Work required » The full set of entries has to be output exactly.

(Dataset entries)
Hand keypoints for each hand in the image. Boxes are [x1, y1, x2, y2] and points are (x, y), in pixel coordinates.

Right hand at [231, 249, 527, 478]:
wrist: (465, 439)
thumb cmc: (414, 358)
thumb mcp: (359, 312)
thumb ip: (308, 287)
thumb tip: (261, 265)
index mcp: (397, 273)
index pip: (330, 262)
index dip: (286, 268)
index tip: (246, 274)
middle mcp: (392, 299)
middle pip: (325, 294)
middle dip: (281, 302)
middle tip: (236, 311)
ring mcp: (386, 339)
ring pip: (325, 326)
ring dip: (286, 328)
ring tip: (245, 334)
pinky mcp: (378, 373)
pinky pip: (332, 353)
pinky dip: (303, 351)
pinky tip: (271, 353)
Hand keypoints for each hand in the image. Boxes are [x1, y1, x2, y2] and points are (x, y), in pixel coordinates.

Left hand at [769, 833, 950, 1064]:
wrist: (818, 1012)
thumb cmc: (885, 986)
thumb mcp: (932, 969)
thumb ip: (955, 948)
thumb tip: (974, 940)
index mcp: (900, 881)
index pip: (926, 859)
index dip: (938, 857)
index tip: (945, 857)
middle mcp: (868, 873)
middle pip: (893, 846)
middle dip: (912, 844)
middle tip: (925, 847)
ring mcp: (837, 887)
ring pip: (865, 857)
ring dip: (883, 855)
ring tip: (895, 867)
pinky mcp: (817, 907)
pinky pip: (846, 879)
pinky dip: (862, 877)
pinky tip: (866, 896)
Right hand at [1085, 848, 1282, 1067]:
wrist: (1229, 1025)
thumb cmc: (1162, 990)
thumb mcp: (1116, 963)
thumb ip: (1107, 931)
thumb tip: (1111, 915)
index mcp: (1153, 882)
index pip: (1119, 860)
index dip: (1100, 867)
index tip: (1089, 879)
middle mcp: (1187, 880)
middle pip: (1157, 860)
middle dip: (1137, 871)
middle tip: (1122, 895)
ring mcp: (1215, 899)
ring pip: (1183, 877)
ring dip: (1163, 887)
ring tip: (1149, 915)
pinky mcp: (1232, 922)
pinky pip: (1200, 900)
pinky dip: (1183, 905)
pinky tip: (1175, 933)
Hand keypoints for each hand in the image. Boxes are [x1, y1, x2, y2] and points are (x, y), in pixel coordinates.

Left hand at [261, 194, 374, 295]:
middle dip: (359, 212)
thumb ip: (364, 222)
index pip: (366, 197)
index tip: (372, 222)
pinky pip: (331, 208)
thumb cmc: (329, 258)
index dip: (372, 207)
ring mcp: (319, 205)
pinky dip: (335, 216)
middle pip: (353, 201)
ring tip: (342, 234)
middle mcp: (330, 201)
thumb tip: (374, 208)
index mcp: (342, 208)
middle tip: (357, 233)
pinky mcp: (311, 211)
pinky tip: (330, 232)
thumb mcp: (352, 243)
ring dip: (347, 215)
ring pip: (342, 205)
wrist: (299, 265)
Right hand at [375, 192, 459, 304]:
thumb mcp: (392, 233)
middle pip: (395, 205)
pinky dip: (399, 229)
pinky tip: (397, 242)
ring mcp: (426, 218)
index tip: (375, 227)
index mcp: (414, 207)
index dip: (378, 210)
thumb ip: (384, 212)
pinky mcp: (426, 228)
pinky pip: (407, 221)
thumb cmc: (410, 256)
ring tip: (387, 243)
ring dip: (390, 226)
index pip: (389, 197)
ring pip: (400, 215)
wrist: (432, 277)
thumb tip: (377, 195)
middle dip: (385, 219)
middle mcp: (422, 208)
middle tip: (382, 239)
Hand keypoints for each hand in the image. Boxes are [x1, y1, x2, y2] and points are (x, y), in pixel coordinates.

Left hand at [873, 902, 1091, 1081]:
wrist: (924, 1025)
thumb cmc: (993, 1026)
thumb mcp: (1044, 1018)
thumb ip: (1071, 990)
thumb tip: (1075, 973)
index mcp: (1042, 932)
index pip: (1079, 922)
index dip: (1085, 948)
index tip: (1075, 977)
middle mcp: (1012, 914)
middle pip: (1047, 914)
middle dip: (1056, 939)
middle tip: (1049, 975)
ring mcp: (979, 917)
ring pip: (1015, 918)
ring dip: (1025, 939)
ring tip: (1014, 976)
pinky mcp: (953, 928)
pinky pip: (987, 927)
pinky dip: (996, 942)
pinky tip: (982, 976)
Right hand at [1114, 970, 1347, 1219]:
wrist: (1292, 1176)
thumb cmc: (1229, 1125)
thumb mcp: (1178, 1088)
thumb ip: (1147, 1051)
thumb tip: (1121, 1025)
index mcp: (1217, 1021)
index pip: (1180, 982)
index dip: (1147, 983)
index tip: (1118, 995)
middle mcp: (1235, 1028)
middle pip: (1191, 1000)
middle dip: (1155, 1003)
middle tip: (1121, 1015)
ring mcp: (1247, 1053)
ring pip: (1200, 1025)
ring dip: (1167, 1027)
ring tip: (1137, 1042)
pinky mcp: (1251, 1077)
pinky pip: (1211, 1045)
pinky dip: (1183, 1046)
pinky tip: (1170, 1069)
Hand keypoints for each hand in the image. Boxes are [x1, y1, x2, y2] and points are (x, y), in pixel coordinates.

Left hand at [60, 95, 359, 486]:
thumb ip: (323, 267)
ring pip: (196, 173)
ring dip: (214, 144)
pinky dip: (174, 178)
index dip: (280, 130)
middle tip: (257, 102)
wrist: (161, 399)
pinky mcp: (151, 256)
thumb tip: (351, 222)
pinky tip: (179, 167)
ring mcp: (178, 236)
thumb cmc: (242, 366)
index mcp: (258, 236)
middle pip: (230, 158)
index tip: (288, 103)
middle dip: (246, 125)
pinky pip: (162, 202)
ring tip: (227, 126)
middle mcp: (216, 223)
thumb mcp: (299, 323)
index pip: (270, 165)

Result of the task »
Hand keypoints for each hand in the image. Boxes are [x1, y1, x2, y2] and points are (x, y), in pixel coordinates.

Right hand at [231, 249, 527, 478]:
wrist: (465, 439)
thumb cmc: (414, 358)
thumb mcp: (359, 312)
thumb ip: (308, 287)
thumb tip: (261, 265)
index mcp: (397, 273)
index pip: (330, 262)
index dip: (286, 268)
index tip: (246, 274)
middle mcp: (392, 299)
middle pip: (325, 294)
middle dip: (281, 302)
middle tip: (236, 311)
ring mcp: (386, 339)
ring pip: (325, 326)
ring dip: (286, 328)
ring tip: (245, 334)
pinky mcp: (378, 373)
pinky pip: (332, 353)
pinky dip: (303, 351)
pinky tip: (271, 353)
Hand keypoints for each hand in the image. Boxes are [x1, y1, x2, y2] and points are (x, y), in pixel coordinates.

Left hand at [769, 833, 950, 1064]:
wrist: (818, 1012)
thumb cmc: (885, 986)
thumb mcp: (932, 969)
thumb ip: (955, 948)
thumb tip: (974, 940)
index mcp: (900, 881)
index pip: (926, 859)
index dip: (938, 857)
index tip: (945, 857)
middle mcp: (868, 873)
middle pip: (893, 846)
middle dip: (912, 844)
middle tip: (925, 847)
ring mcp: (837, 887)
ring pip: (865, 857)
ring dip: (883, 855)
ring tip: (895, 867)
pinky mcp: (817, 907)
pinky pip: (846, 879)
pinky dip: (862, 877)
pinky tip: (866, 896)
Right hand at [1085, 848, 1282, 1067]:
wrist: (1229, 1025)
thumb cmc: (1162, 990)
thumb mcp: (1116, 963)
thumb ip: (1107, 931)
thumb tip: (1111, 915)
index mcp: (1153, 882)
index pip: (1119, 860)
index dip: (1100, 867)
index tip: (1089, 879)
middle mcp: (1187, 880)
middle pip: (1157, 860)
middle dip: (1137, 871)
middle tip: (1122, 895)
ring mcp: (1215, 899)
ring pip: (1183, 877)
ring dip: (1163, 887)
ring tip: (1149, 915)
pinky mcp: (1232, 922)
pinky pip: (1200, 900)
pinky dip: (1183, 905)
pinky tip: (1175, 933)
Hand keypoints for each hand in the image. Boxes are [x1, y1, x2, y2] and points are (x, y), in pixel coordinates.

Left hand at [261, 194, 374, 295]:
middle dip: (359, 212)
thumb ip: (364, 222)
index pip: (366, 197)
index tip: (372, 222)
pinky pip: (331, 208)
thumb cmc: (329, 258)
index dip: (372, 207)
ring mcp: (319, 205)
pinky dip: (335, 216)
middle pip: (353, 201)
ring tip: (342, 234)
middle mcp: (330, 201)
thumb tip: (374, 208)
index mcp: (342, 208)
middle tip: (357, 233)
pinky mcp: (311, 211)
pinky tip: (330, 232)
thumb mcp: (352, 243)
ring dip: (347, 215)
ring pip: (342, 205)
wrist: (299, 265)
Right hand at [375, 192, 459, 304]:
thumb mcp: (392, 233)
middle pip: (395, 205)
pinky dip: (399, 229)
pinky tip: (397, 242)
ring mcp: (426, 218)
index tip: (375, 227)
index mcp: (414, 207)
index dip: (378, 210)
thumb ip: (384, 212)
pinky mcp: (426, 228)
pinky pip: (407, 221)
thumb cmc: (410, 256)
ring tip: (387, 243)
ring dip: (390, 226)
index pip: (389, 197)
ring pip: (400, 215)
wrist: (432, 277)
thumb tip: (377, 195)
middle dip: (385, 219)
middle mcp: (422, 208)
middle tip: (382, 239)
Hand keypoints for each hand in the image. Boxes are [x1, y1, x2, y2] and points are (x, y), in pixel coordinates.

Left hand at [873, 902, 1091, 1081]:
wrist: (924, 1025)
thumb cmc: (993, 1026)
thumb mcp: (1044, 1018)
thumb ip: (1071, 990)
thumb tip: (1075, 973)
index mcp: (1042, 932)
index pip: (1079, 922)
index dip: (1085, 948)
index tip: (1075, 977)
middle mcp: (1012, 914)
middle pip: (1047, 914)
middle dip: (1056, 939)
middle tip: (1049, 975)
ring mcp: (979, 917)
ring pip: (1015, 918)
ring dip: (1025, 939)
ring tip: (1014, 976)
pinky mcp: (953, 928)
pinky pip: (987, 927)
pinky dip: (996, 942)
pinky tip: (982, 976)
Right hand at [1114, 970, 1347, 1219]:
wrist: (1292, 1176)
thumb cmc: (1229, 1125)
thumb mcp: (1178, 1088)
thumb ip: (1147, 1051)
thumb tip: (1121, 1025)
index mcp: (1217, 1021)
index pip: (1180, 982)
index dip: (1147, 983)
index tip: (1118, 995)
middle mcp: (1235, 1028)
middle pip: (1191, 1000)
middle dip: (1155, 1003)
middle tip: (1121, 1015)
ring mcp: (1247, 1053)
ring pip: (1200, 1025)
ring dip: (1167, 1027)
ring tip: (1137, 1042)
pinky mcp: (1251, 1077)
pinky pip: (1211, 1045)
pinky dip: (1183, 1046)
pinky tip: (1170, 1069)
Hand keypoints for each hand in the image. Boxes are [x1, y1, x2, y2] and points are (x, y), in pixel coordinates.

Left hand at [60, 95, 359, 486]:
thumb ip: (323, 267)
ring pip: (196, 173)
ring dip: (214, 144)
pinky dip: (174, 178)
index dip: (280, 130)
middle tip: (257, 102)
wrist: (161, 399)
pinky mcp: (151, 256)
thumb tip: (351, 222)
pinky tip: (179, 167)
ring mcp: (178, 236)
thumb cmc: (242, 366)
index mcp: (258, 236)
middle pip: (230, 158)
index tip: (288, 103)
middle dip: (246, 125)
pinky pip: (162, 202)
ring tip: (227, 126)
middle mcp: (216, 223)
thumb mcp: (299, 323)
index pip: (270, 165)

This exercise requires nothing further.